Journal of Synchrotron Radiation
- Discipline: Synchrotron radiation, crystallography
- Language: English
- Edited by: Andrew J. Allen

Publication details
- History: 1994-present
- Publisher: Wiley-Blackwell on behalf of the International Union of Crystallography
- Frequency: Bimonthly
- Open access: Yes
- Impact factor: 2.557 (2021)

Standard abbreviations
- ISO 4: J. Synchrotron Radiat.

Indexing
- CODEN: JSYRES
- ISSN: 0909-0495 (print) 1600-5775 (web)
- LCCN: 95660002
- OCLC no.: 44164087

Links
- Journal homepage; Online access; Online archive; Journal page at society's website;

= Journal of Synchrotron Radiation =

The Journal of Synchrotron Radiation is a bimonthly peer-reviewed scientific journal published by Wiley-Blackwell on behalf of the International Union of Crystallography. It was established in 1994 and covers research on synchrotron radiation and X-ray free-electron lasers and their applications. The editor-in-chief is Andrew J. Allen (National Institute of Standards and Technology). In January 2022, the journal became fully open access.

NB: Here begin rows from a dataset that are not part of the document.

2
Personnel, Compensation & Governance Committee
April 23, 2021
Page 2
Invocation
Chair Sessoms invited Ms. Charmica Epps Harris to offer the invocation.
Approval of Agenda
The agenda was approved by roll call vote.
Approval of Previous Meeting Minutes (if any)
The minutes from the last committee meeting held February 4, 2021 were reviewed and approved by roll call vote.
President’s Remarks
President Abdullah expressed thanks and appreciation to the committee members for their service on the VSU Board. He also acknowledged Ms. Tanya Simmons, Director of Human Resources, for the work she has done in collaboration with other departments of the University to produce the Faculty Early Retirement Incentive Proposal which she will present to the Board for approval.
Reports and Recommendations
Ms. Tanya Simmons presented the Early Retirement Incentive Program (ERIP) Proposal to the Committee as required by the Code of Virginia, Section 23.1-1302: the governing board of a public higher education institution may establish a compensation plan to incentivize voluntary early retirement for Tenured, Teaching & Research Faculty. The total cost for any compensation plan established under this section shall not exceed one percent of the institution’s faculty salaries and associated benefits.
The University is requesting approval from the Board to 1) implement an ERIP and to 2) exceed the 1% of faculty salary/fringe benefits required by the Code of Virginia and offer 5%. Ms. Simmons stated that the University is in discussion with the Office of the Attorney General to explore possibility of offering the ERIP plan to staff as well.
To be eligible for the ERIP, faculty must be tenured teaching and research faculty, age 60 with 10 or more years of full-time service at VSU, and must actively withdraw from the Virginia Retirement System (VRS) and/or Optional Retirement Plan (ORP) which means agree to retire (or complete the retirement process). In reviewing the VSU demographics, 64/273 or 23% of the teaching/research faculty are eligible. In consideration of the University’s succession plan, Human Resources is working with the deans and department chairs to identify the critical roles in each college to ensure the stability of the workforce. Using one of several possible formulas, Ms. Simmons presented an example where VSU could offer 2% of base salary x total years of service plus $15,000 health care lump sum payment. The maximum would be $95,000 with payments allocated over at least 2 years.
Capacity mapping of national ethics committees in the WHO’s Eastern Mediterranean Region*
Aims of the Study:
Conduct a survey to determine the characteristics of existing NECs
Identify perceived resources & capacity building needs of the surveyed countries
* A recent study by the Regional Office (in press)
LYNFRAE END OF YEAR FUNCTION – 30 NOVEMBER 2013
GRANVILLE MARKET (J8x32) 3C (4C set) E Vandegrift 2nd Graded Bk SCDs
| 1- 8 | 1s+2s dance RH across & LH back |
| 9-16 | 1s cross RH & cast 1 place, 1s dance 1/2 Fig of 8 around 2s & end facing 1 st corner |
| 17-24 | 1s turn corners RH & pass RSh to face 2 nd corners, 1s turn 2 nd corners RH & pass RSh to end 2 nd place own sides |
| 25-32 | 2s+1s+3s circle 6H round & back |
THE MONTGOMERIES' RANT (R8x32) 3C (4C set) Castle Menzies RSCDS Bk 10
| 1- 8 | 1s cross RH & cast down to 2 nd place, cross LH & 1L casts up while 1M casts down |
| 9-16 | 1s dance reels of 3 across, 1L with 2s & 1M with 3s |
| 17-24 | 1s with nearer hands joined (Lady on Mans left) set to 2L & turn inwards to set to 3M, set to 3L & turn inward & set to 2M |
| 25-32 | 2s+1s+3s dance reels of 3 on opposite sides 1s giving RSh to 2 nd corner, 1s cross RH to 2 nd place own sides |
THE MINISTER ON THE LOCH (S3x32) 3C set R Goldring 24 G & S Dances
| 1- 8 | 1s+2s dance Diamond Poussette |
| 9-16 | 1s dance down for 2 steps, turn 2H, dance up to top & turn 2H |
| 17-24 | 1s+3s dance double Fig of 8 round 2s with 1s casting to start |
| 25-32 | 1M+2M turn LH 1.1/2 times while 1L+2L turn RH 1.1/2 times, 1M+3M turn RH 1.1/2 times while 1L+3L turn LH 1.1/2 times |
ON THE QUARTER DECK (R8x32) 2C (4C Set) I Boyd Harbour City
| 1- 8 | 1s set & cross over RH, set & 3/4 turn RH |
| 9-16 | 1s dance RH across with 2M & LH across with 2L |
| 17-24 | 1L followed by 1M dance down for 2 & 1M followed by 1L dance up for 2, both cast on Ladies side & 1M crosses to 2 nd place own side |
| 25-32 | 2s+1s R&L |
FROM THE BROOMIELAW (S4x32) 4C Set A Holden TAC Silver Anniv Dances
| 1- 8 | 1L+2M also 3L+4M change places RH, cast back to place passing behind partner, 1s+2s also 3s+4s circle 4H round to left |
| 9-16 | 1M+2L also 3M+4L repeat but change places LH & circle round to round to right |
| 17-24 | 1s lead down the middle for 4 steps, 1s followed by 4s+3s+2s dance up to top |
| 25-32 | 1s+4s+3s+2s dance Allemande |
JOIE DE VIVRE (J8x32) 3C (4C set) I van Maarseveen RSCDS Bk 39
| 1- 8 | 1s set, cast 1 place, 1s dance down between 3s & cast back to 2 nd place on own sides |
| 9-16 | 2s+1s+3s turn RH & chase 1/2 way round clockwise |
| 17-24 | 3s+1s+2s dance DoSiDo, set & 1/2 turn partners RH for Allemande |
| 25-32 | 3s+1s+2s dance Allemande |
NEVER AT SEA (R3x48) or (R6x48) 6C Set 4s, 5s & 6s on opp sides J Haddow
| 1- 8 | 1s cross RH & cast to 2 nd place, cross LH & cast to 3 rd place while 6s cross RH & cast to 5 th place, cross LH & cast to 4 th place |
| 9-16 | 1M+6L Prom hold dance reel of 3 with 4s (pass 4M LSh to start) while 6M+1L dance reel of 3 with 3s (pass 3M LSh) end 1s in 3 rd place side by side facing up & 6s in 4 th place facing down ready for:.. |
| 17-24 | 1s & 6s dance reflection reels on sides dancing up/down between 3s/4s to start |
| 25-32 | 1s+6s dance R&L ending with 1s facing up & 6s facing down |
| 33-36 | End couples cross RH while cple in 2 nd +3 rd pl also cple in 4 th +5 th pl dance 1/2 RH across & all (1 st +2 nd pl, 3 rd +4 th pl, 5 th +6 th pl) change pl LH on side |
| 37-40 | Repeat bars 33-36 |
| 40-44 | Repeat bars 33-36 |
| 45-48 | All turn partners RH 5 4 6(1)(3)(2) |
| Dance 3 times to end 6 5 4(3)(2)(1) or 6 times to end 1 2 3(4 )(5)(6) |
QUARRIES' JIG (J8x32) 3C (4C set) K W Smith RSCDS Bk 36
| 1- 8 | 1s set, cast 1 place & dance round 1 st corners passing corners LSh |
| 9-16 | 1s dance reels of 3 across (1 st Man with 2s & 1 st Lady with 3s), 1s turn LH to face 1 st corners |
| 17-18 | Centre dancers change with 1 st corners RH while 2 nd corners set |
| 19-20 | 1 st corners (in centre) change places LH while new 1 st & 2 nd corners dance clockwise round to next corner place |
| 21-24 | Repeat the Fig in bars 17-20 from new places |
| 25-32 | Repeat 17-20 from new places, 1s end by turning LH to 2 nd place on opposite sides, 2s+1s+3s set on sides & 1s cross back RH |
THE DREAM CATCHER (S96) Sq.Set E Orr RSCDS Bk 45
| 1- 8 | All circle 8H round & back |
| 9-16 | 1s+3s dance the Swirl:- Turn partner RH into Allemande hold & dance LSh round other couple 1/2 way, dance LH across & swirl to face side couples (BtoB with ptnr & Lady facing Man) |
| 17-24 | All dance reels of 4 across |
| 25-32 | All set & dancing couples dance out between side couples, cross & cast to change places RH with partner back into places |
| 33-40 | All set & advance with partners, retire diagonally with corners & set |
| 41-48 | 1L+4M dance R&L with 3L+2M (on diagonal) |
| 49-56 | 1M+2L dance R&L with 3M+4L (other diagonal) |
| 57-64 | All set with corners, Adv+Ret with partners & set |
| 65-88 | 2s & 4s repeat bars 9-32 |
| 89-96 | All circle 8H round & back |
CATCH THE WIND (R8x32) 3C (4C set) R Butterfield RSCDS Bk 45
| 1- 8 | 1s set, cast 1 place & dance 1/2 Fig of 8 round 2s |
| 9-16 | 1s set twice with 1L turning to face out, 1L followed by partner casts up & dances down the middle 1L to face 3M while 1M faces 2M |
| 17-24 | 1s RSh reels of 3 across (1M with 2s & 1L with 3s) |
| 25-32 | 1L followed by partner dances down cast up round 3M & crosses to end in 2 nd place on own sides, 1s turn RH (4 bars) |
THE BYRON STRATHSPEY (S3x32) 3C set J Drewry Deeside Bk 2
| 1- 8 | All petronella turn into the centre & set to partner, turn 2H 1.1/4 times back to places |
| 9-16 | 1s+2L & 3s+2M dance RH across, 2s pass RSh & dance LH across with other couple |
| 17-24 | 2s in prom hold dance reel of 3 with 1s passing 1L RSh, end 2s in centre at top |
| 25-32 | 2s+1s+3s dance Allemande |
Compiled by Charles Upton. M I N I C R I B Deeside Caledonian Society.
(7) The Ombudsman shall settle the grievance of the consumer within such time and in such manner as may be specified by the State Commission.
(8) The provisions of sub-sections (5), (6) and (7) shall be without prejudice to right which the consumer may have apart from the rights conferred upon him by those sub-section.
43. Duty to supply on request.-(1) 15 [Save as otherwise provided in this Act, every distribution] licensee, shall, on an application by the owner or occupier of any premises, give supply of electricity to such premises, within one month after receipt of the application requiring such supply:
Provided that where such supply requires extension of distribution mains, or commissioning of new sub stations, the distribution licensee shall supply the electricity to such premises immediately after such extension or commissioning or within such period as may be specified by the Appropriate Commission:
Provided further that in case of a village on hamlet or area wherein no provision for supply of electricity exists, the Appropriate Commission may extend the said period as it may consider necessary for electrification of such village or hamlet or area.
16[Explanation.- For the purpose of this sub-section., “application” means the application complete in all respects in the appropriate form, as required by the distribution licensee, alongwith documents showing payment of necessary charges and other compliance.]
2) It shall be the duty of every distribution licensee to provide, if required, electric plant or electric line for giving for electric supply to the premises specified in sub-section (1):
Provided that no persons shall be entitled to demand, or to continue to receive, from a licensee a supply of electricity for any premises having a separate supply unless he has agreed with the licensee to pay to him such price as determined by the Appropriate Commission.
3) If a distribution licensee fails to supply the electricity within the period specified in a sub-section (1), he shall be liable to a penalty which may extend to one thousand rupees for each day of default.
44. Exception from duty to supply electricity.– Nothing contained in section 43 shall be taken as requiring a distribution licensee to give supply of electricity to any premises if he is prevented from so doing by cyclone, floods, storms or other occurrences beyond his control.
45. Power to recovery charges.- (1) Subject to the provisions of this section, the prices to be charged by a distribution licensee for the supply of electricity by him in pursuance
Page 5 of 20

==Abstracting and indexing==
The journal is abstracted and indexed in:

- Ceramic Abstracts
- Chemical Abstracts Service
- Cambridge Structural Database
- Current Contents/ Physical, Chemical and Earth Sciences
- Inorganic Crystal Structure Database
- International Nuclear Information System
- Inspec
- Metals Abstracts/METADEX
- Science Citation Index
- Scopus

According to the Journal Citation Reports, the journal has a 2021 impact factor of 2.557, ranking it 30th out of 64 journals in the category "Instruments & Instrumentation" and 50th out of 101 journals in the category "Optics".